7.1.6 You have the right at any time to object to the Bank's or our processing of your personal data if the processing is based on a balance of interests, that is the Bank or we have a legitimate interest in processing your personal data. If you object, your personal data cannot be processed unless the Bank or we can demonstrate compelling legitimate grounds that outweigh your interest.

7.1.7 If the processing of your personal data is carried out on the basis of an agreement with you or on the basis of your consent, you have the right to have the personal data that you have provided to us and that concerns you disclosed to you in an electronic format. You have the right to have the data in question transferred from us directly to another controller, where this is technically feasible. Please note that this right to "data portability" does not apply to data processed manually.

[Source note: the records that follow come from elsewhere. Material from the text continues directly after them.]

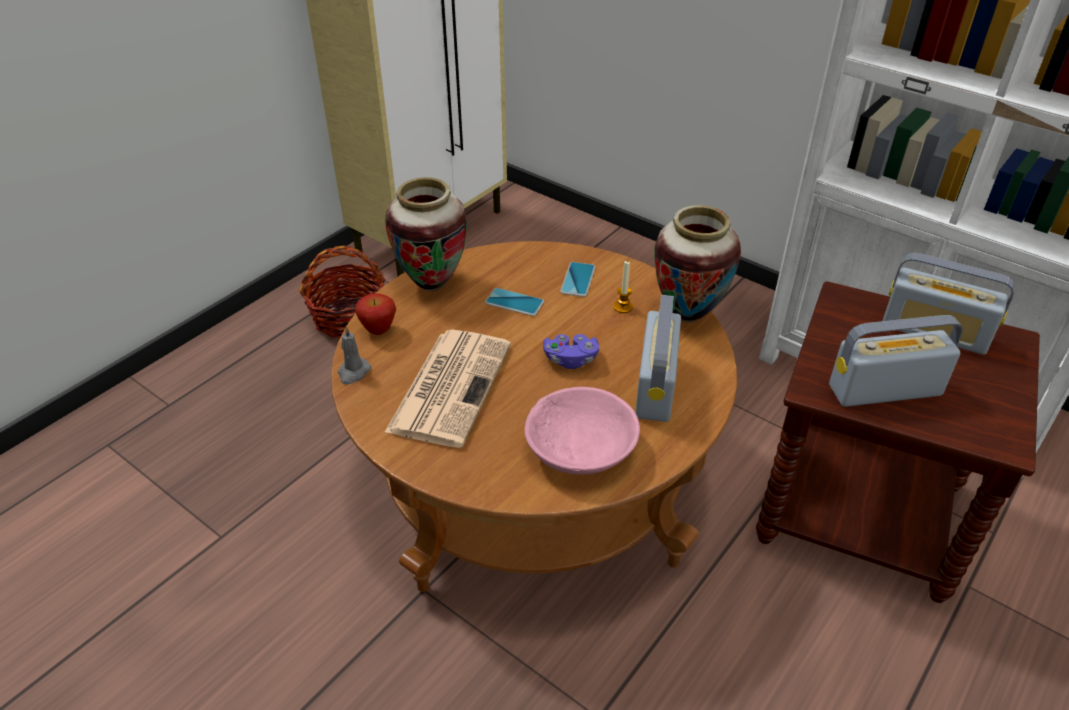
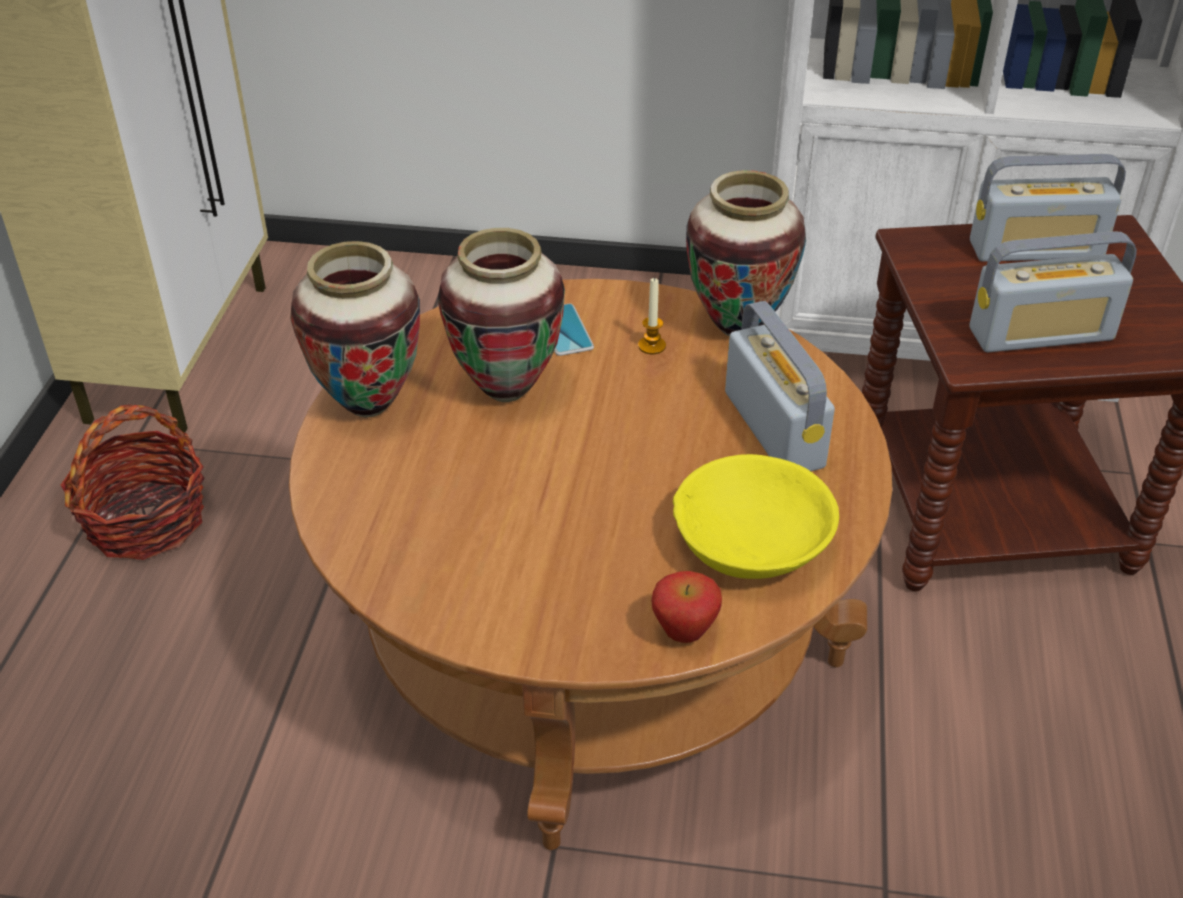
camera: 30 degrees left, 0 degrees up
(353, 372) = (364, 569): grey candle -> none
(379, 331) = (349, 497): apple -> apple (684, 633)
(450, 386) = (517, 532): newspaper -> none
(514, 302) = (507, 390): phone -> vase
(570, 359) = (644, 437): purple game controller -> none
(580, 449) = (751, 543): pink bowl -> yellow bowl
(884, 390) = (1041, 334): radio -> radio turned 150 degrees counterclockwise

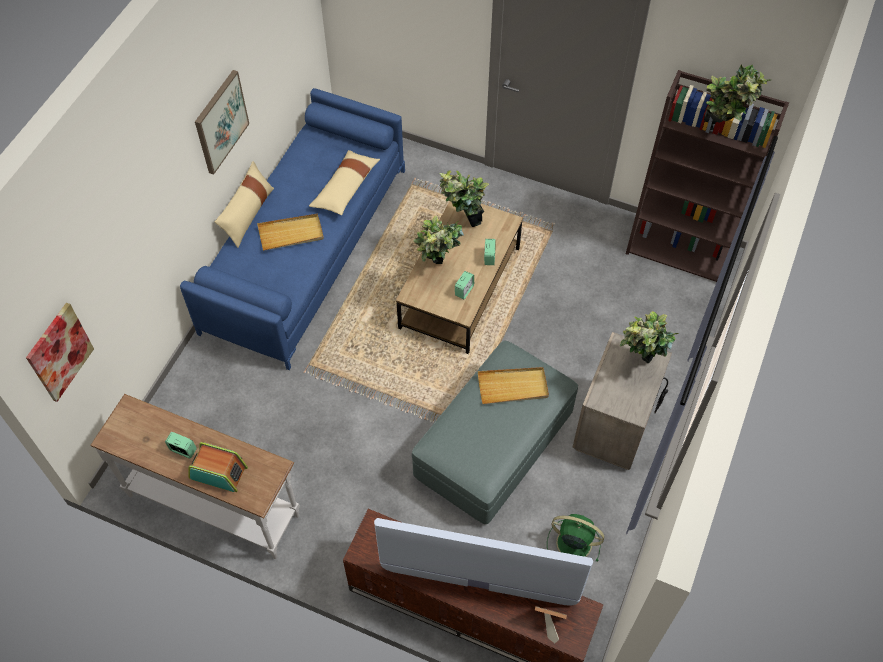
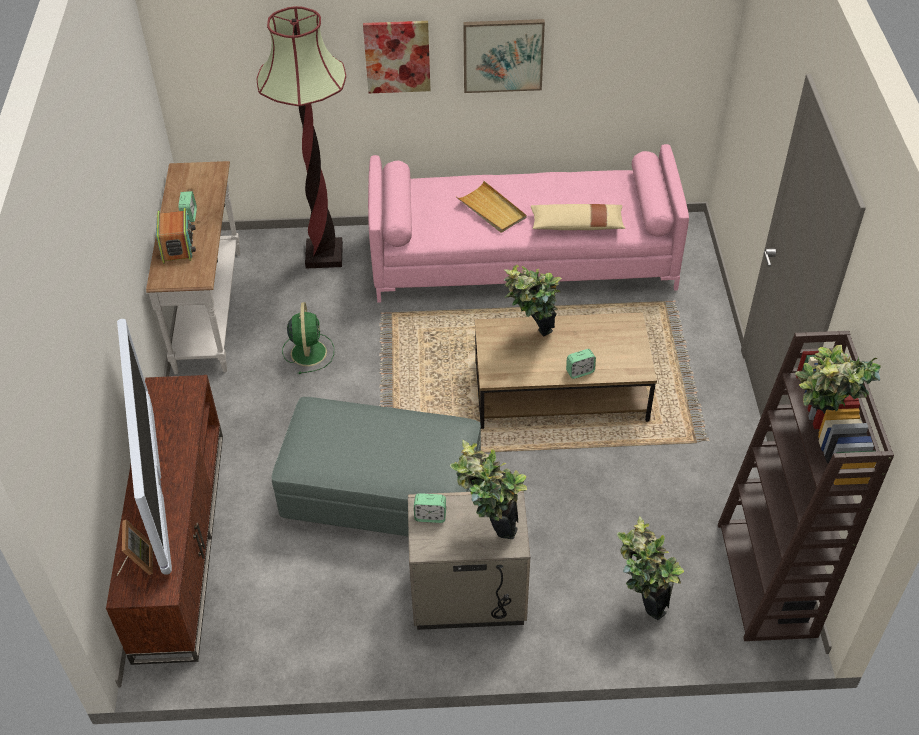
camera: 65 degrees right, 10 degrees down
(59, 352) = (200, 71): picture -> picture (397, 56)
(204, 388) = (324, 255): none -> floor lamp
(248, 214) = (494, 175): beige pillow -> none
(306, 249) = (523, 258): blue sofa -> pink sofa
(463, 226) = (605, 335): potted plant -> potted plant (641, 602)
(464, 291) = (522, 367): alarm clock -> alarm clock (430, 516)
(513, 387) = (418, 445): beige tray -> none
(572, 543) = (298, 605): green fan -> green fan (308, 351)

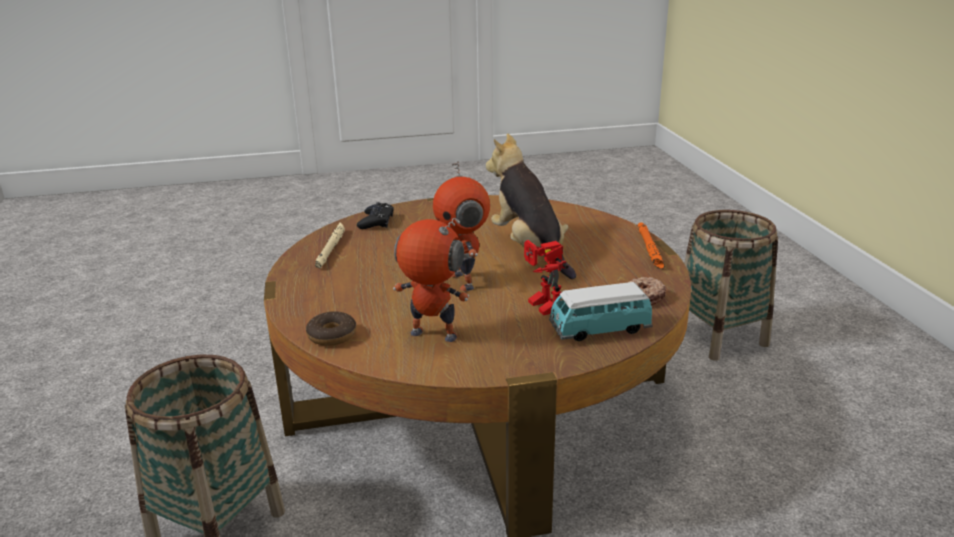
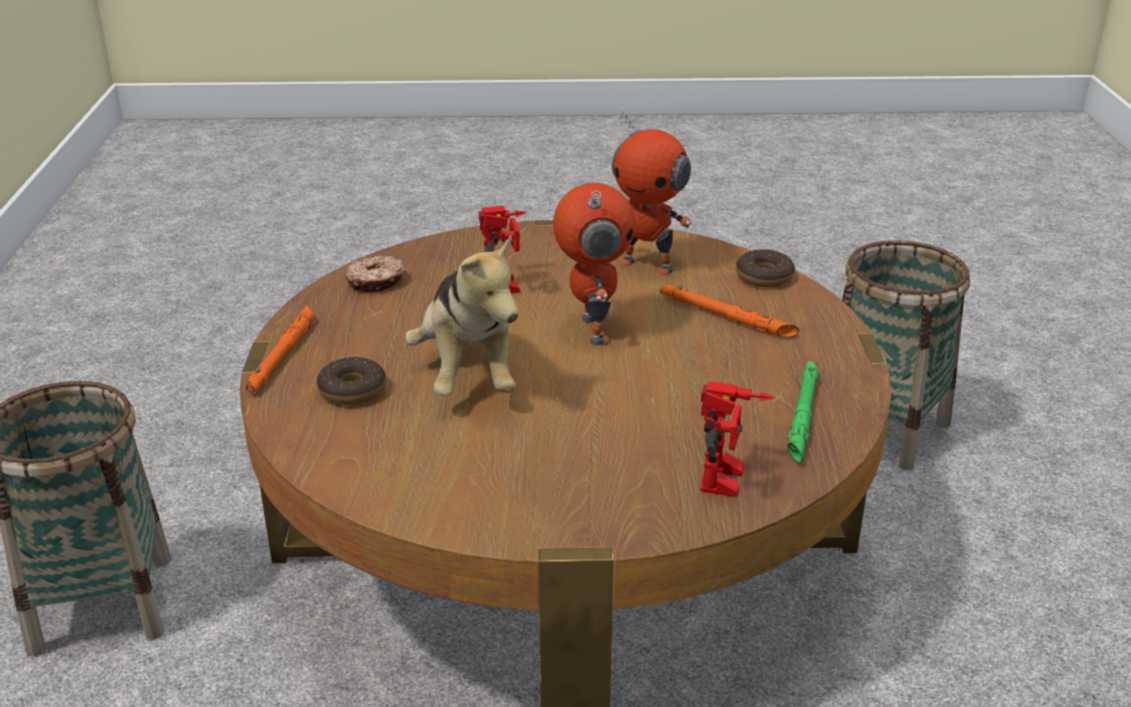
camera: 170 degrees left, 5 degrees up
(331, 249) = (803, 416): beige flashlight -> green flashlight
(368, 299) = (726, 317): none -> orange flashlight
(376, 221) = (729, 482): black game controller -> toy robot
(589, 236) = (352, 390): none -> donut
(599, 331) = (460, 253): toy car -> none

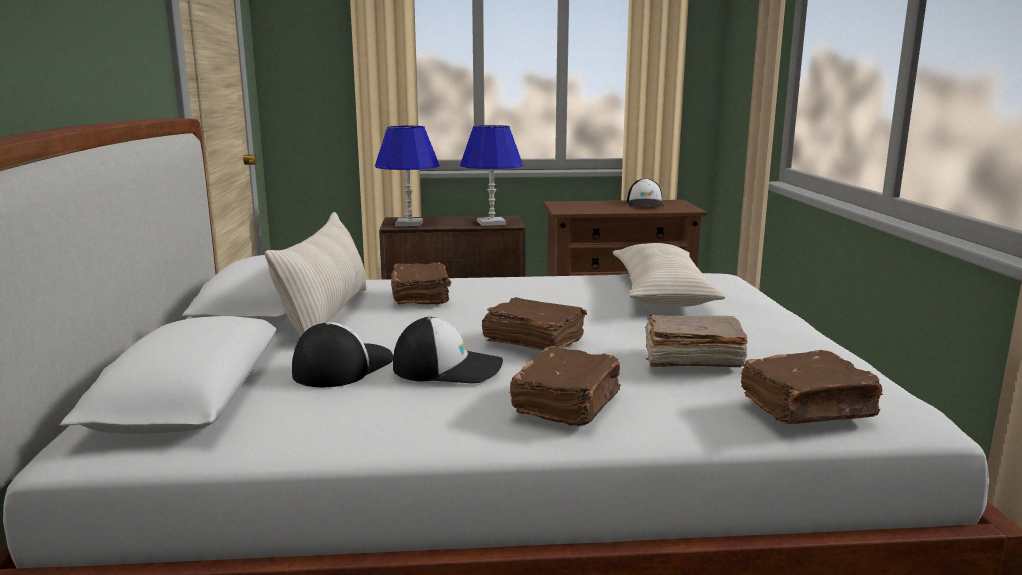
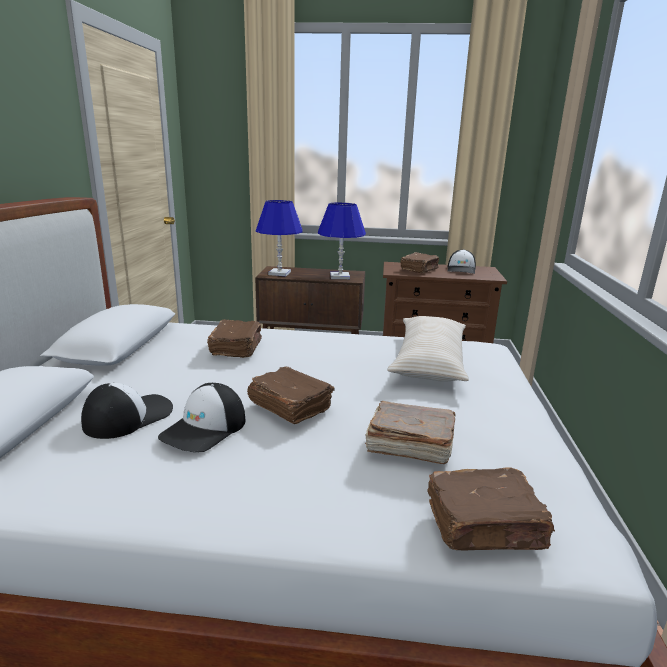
camera: 10 degrees right, 5 degrees up
(326, 315) = (156, 360): beige pillow -> none
(448, 367) = (205, 429): cap -> cap turned 105 degrees clockwise
(568, 405) = (274, 487): brown book -> brown book (419, 270)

7.1.8 If the processing of your personal data is based on your consent, you always have the right to withdraw your consent at any time. Withdrawal of your consent does not affect the lawfulness of the processing based on the consent prior to it being withdrawn.

7.1.9 You have the right to block your BankID with the Bank at any time or through the settings feature in your BankID client. You can block your BankID via your online bank so that it can no longer be used.

7.1.10 If you believe that the Bank or we are not processing your data in accordance with applicable personal data legislation, you have the option of complaining to the Swedish Data Protection Authority, whose contact details can be found at www.imy.se.

8. Data transfer

8.1 Both the Bank and we store and process your data only within the EU/EEA and do not transfer it to any country outside the EU/EEA. However, the e-service provider against which you use your BankID can operate outside the EU/EEA. We therefore encourage you to always read the privacy policy of the provider of the e-service you intend to use.

9. Changes

9.1 We may change this Privacy Policy from time to time. If we change the Privacy Policy, the new version will apply from the time we publish it on our website, www.bankid.com. You can see when we last made updates at the top of this Privacy Policy.